Whatever stage in the journey you are in, that's the goal — to hone in on the one thing. With focus, the idea is almost an afterthought. With enough focus, you can make almost anything work.
Related: 3 Issues to Consider Before You Introduce Recurring Revenue Streams Into Your Business
5. Most businesses can't scale
If you want to succeed in online business, don't start anything you can't scale. Anything that depends on unique human contributions — including your own — is hard to scale.
I'm guilty of this too. My agency can't be fully automated or outsourced. I have to have a team, and I can't just have one person for each job. I try to have two people for each job, minimum. That way, if someone quits, I'm not screwed.

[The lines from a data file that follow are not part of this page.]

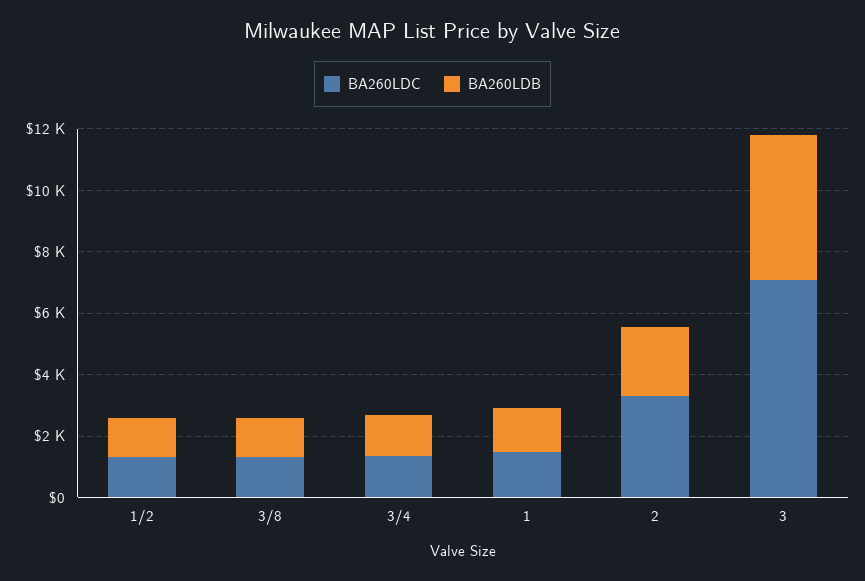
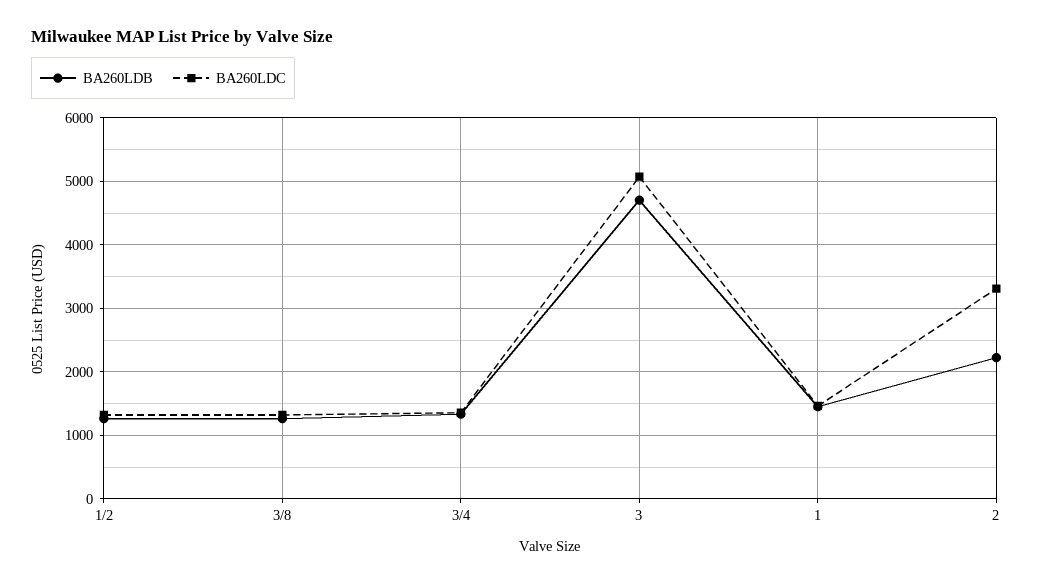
BA260LDC, 3: 7000 -> 5100

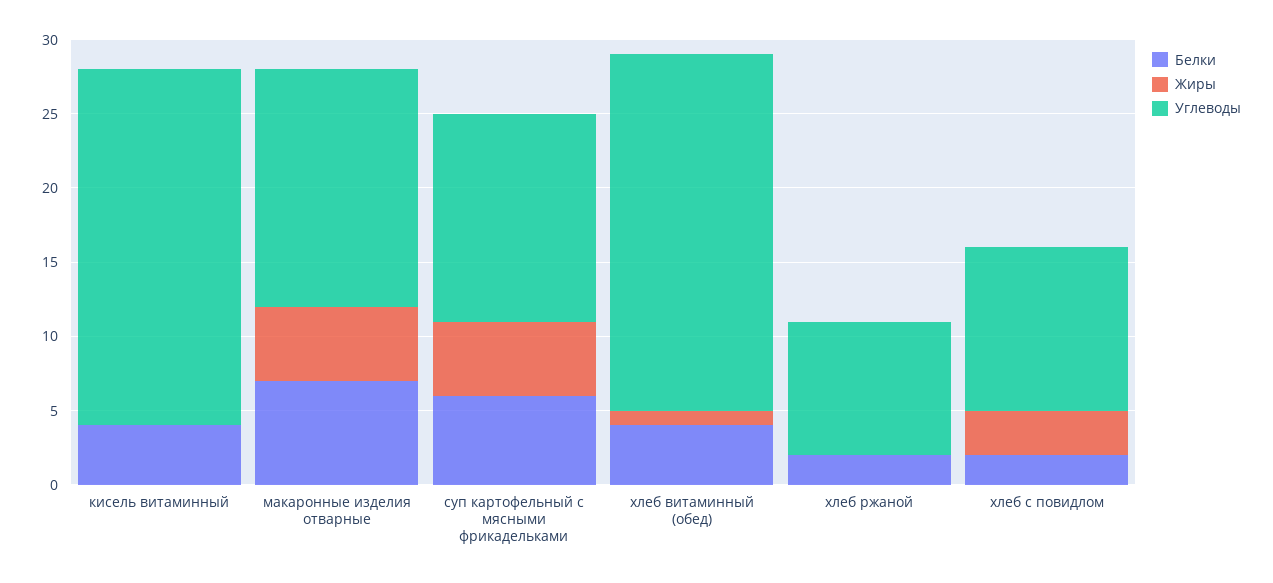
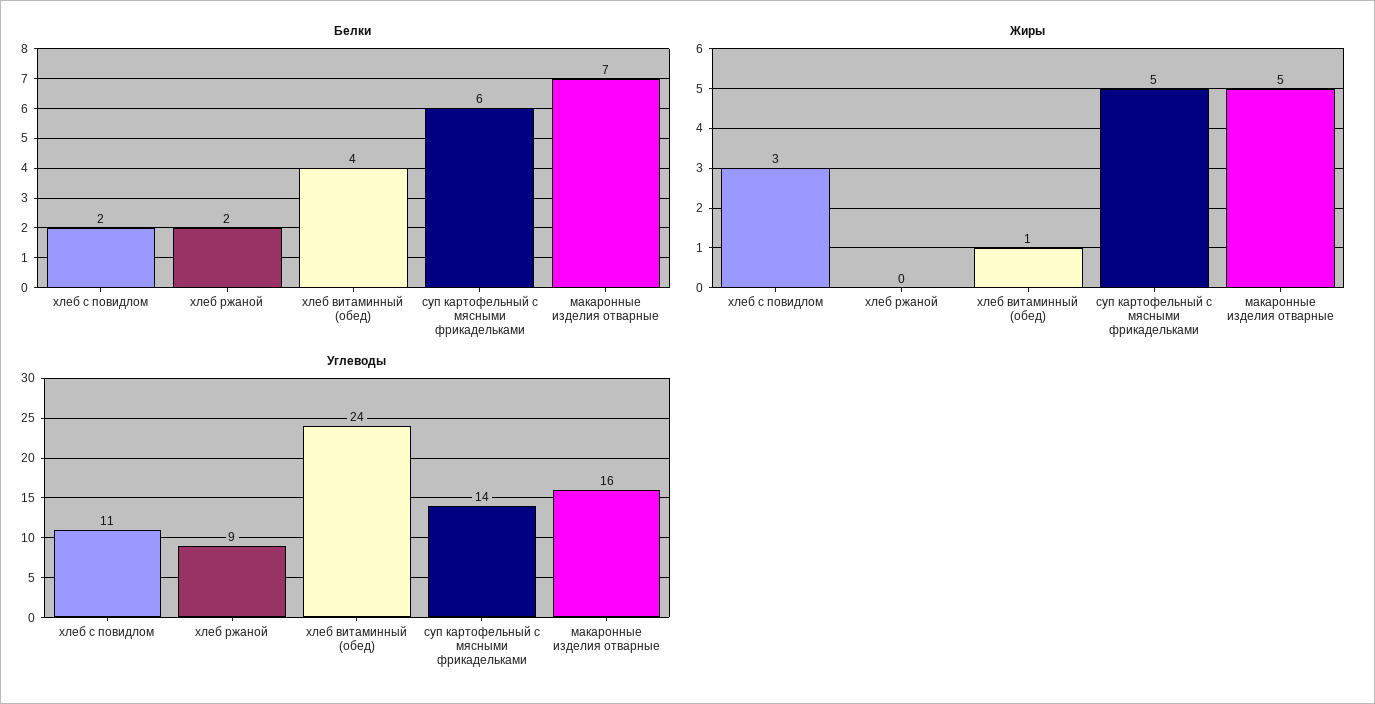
Белки, кисель витаминный: 4 -> none
Жиры, кисель витаминный: 0 -> none
Углеводы, кисель витаминный: 24 -> none

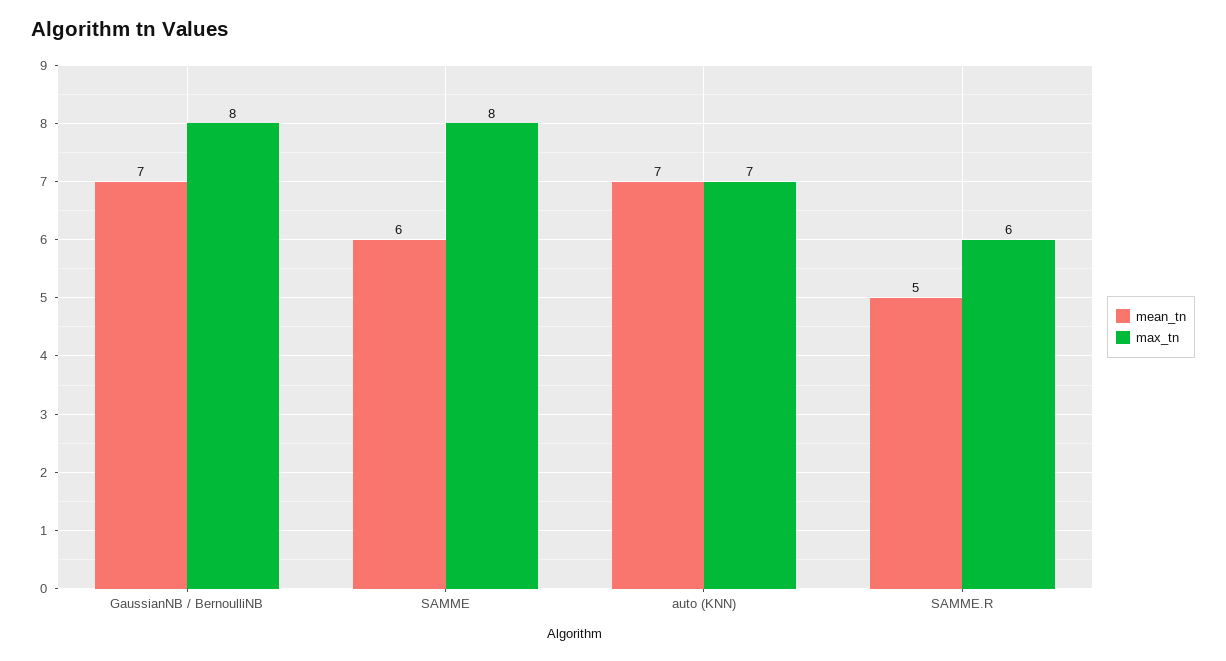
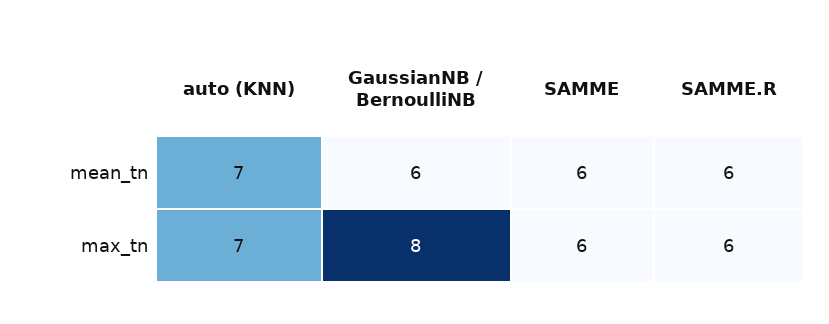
mean_tn, GaussianNB / BernoulliNB: 7 -> 6
max_tn, SAMME: 8 -> 6
mean_tn, SAMME.R: 5 -> 6

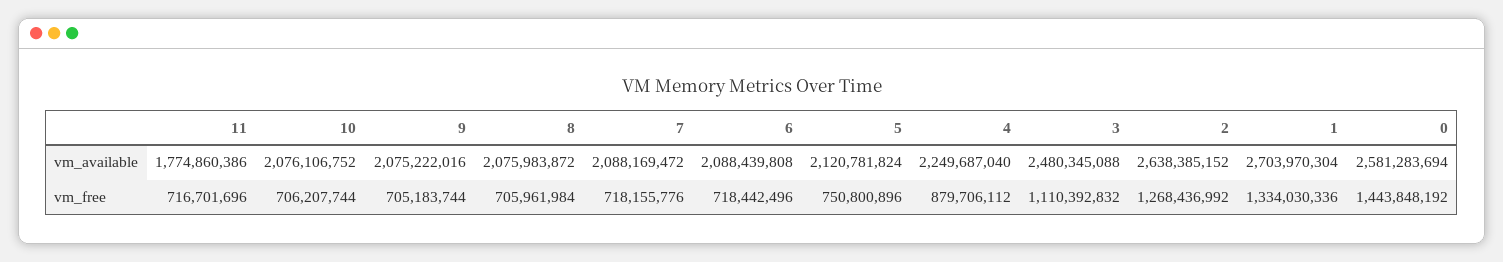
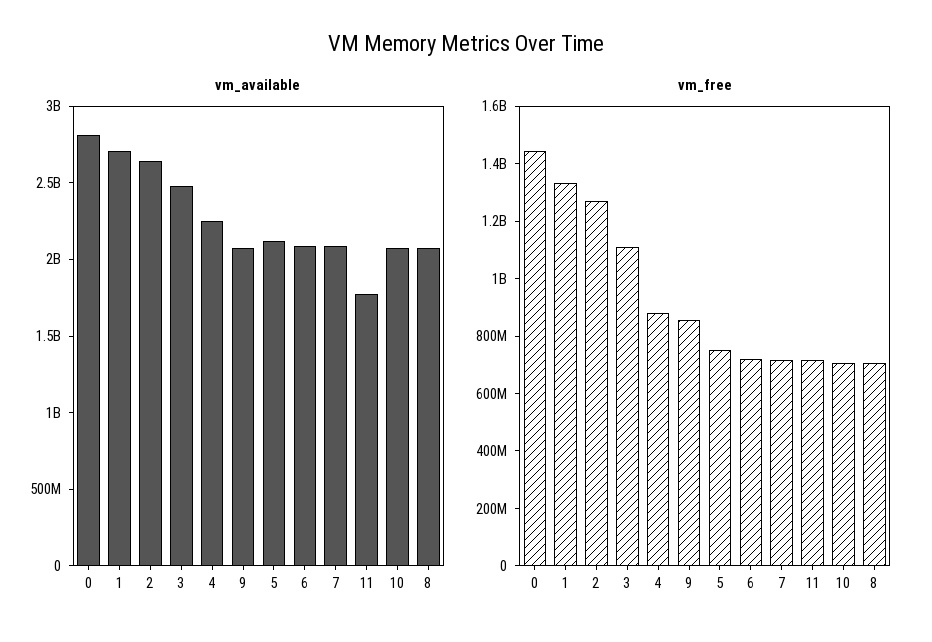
vm_available, 0: 2581283694 -> 2800000000
vm_free, 9: 705183744 -> 850000000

Of course, this runs up payroll costs. What saves me is the fact that our invoice volume is scalable, even if the client volume isn't. Assuming we do the job well, we can easily scale invoices from $10,000 to $100,000 and beyond. We can afford that payroll.
Whatever you do, begin with the end in mind. Even if you're doing the work in person now, make a plan to automate, outsource and take unique human input out of the equation when the time is right. That's the only way to go big online.
Related: Learn How Branding Skills Can Help Your Business Scale
I want all of my students to prosper in online business — to fire their job, discover financial freedom and build the lifestyle they always envisioned.
But the first step for many of them is to wipe the slate clean of misguided and outdated ideas, leaving them tabula rasa. Then they can accept the online business ecosystem as it is. Spilling the beans on this dirty secret will hopefully help you do the same.